Il considère ensuite que « la circonstance que, dans certains cas, le versement effectif de l’indemnité à l’héritier réservataire pourrait être retardé du fait du comportement du légataire universel est sans incidence sur l’appréciation des capacités contributives de l’héritier à raison de l’actif que constitue cette créance, qui est certaine ».
Pour les Sages, le fait, pour l’héritier, de ne pas avoir perçu les sommes correspondant à l’indemnité de réduction au moment où il est tenu de s’acquitter des droits de succession ne signifie nullement qu’il ne dispose pas de cette ressource au sens de l’exigence qui résulte de l’article 13 de la Déclaration de 1789.
Au surplus, le Conseil constitutionnel rappelle que les héritiers réservataires peuvent bénéficier de certaines voies de droit générales et particulières.
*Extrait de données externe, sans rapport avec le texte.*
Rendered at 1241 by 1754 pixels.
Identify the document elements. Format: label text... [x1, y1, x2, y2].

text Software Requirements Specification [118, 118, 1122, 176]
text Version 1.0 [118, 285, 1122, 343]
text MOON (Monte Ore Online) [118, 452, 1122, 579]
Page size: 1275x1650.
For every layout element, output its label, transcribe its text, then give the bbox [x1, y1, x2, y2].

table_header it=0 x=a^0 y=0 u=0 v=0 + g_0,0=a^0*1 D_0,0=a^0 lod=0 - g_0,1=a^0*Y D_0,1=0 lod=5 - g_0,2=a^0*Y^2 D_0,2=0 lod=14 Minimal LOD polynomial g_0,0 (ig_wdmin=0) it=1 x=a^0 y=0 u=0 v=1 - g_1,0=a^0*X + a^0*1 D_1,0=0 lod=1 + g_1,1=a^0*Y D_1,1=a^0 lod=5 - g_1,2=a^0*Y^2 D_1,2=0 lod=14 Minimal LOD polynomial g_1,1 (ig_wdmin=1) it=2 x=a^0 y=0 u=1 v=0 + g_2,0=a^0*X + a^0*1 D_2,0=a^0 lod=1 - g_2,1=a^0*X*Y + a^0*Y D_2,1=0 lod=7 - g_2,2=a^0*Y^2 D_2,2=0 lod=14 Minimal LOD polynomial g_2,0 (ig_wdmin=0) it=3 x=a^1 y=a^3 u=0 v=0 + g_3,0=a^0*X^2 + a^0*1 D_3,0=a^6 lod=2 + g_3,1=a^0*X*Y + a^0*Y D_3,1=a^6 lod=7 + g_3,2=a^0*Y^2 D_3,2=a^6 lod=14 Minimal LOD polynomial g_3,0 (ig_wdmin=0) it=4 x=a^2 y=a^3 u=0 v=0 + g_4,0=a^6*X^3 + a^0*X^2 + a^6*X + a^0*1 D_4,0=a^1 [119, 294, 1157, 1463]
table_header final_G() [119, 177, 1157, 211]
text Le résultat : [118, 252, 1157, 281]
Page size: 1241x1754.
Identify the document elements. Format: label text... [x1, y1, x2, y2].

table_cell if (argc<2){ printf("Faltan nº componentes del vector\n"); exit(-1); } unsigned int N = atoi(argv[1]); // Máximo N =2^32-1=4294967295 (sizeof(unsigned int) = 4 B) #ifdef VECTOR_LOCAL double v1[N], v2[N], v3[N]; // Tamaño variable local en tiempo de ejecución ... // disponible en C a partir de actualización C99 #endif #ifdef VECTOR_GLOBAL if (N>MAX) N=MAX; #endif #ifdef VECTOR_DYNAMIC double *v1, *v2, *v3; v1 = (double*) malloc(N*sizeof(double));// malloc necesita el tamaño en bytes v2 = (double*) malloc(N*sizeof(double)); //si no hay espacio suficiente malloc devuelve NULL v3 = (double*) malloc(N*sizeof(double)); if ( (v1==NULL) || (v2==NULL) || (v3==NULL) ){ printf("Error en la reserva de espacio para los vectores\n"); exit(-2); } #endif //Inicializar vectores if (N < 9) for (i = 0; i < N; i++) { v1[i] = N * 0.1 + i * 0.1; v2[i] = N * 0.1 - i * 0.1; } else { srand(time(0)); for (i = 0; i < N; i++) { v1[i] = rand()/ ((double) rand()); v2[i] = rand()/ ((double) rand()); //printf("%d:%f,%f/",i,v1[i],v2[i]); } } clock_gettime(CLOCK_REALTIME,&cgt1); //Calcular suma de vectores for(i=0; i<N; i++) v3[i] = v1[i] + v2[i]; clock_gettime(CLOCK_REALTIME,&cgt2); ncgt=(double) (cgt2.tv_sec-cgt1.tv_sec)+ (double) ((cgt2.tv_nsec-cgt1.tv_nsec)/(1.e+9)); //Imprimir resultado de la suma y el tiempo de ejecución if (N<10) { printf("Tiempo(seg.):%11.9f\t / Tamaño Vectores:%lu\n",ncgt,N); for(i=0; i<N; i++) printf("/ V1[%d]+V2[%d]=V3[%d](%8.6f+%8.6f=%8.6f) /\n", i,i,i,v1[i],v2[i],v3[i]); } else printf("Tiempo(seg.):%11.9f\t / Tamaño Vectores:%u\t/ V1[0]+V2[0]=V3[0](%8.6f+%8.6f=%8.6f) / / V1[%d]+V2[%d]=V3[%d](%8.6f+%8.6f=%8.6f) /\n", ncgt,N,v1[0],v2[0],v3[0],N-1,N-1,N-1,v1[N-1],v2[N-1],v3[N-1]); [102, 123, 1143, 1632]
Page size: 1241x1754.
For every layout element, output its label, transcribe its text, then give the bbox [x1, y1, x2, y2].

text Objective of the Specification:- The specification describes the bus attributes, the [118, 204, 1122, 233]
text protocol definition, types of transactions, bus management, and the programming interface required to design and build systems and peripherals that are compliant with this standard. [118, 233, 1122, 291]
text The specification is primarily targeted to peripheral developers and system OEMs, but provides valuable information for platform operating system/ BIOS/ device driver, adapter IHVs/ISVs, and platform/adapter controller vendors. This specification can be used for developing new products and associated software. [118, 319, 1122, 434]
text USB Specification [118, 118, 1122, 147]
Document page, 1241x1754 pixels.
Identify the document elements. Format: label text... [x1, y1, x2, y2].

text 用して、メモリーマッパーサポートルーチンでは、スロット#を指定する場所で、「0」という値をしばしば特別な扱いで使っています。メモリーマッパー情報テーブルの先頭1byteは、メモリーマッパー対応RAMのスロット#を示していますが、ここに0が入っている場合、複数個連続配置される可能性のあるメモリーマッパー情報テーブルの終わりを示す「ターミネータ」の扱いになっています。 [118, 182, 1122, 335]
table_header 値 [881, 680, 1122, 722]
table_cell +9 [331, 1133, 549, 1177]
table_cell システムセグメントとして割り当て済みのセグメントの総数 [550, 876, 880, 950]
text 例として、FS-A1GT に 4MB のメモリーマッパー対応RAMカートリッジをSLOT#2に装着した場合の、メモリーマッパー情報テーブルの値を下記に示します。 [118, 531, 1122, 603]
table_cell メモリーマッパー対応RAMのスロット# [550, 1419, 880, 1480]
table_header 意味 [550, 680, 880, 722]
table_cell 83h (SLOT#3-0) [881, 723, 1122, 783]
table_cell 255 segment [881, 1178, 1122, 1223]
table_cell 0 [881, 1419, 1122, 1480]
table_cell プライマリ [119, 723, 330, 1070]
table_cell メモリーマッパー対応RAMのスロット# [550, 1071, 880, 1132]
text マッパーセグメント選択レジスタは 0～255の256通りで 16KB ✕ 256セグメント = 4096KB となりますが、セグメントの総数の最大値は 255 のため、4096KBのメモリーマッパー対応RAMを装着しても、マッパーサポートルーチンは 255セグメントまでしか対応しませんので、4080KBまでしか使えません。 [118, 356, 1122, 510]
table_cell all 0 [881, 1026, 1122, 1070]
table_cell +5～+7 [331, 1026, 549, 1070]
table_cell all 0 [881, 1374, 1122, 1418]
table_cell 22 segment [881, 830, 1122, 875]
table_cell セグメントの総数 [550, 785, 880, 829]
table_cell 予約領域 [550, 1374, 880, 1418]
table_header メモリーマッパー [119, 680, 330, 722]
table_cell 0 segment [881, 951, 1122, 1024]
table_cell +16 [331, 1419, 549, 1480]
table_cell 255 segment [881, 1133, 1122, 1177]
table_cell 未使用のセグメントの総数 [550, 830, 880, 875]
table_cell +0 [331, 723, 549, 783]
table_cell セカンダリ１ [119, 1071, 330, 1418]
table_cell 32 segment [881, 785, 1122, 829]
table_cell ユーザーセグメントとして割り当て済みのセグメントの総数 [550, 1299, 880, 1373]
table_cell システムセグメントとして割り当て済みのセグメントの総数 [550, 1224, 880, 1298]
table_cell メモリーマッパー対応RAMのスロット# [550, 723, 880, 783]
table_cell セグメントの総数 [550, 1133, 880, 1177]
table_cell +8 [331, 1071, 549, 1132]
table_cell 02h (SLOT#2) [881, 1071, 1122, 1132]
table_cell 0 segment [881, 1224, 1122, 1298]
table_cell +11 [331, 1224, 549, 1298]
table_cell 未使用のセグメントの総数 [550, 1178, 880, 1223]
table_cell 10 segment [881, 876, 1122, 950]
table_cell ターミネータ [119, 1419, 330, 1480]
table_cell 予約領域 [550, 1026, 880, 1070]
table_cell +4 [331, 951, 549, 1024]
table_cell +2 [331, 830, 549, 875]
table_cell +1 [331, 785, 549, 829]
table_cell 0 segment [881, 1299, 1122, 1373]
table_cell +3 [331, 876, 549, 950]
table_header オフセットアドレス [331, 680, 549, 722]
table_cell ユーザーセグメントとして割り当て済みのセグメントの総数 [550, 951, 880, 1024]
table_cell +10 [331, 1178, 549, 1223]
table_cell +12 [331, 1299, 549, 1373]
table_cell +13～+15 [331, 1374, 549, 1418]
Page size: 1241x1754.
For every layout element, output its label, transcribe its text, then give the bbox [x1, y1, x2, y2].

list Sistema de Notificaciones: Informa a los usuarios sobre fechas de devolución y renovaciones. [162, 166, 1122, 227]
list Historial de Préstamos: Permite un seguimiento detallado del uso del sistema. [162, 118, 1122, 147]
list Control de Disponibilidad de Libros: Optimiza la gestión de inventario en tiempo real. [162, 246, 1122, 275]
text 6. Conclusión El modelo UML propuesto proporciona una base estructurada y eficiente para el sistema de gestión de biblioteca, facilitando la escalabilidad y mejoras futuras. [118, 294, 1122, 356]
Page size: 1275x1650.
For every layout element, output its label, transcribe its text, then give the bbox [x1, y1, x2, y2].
Disposant en principe d’un délai de six mois à compter du jour du décès pour déclarer la succession et payer les droits de mutation afférents, ils ont la faculté de mettre en œuvre l’ensemble des procédures de droit commun pour garantir et recouvrer leur créance. Par ailleurs, ils disposent également de la possibilité de demander au juge civil la désignation d’un mandataire successoral à l’effet d’administrer provisoirement la succession en raison de l’inertie, de la carence ou de la faute d’un ou de plusieurs héritiers dans cette administration, de leur mésentente, d’une opposition d’intérêts entre eux ou de la complexité de la situation successorale.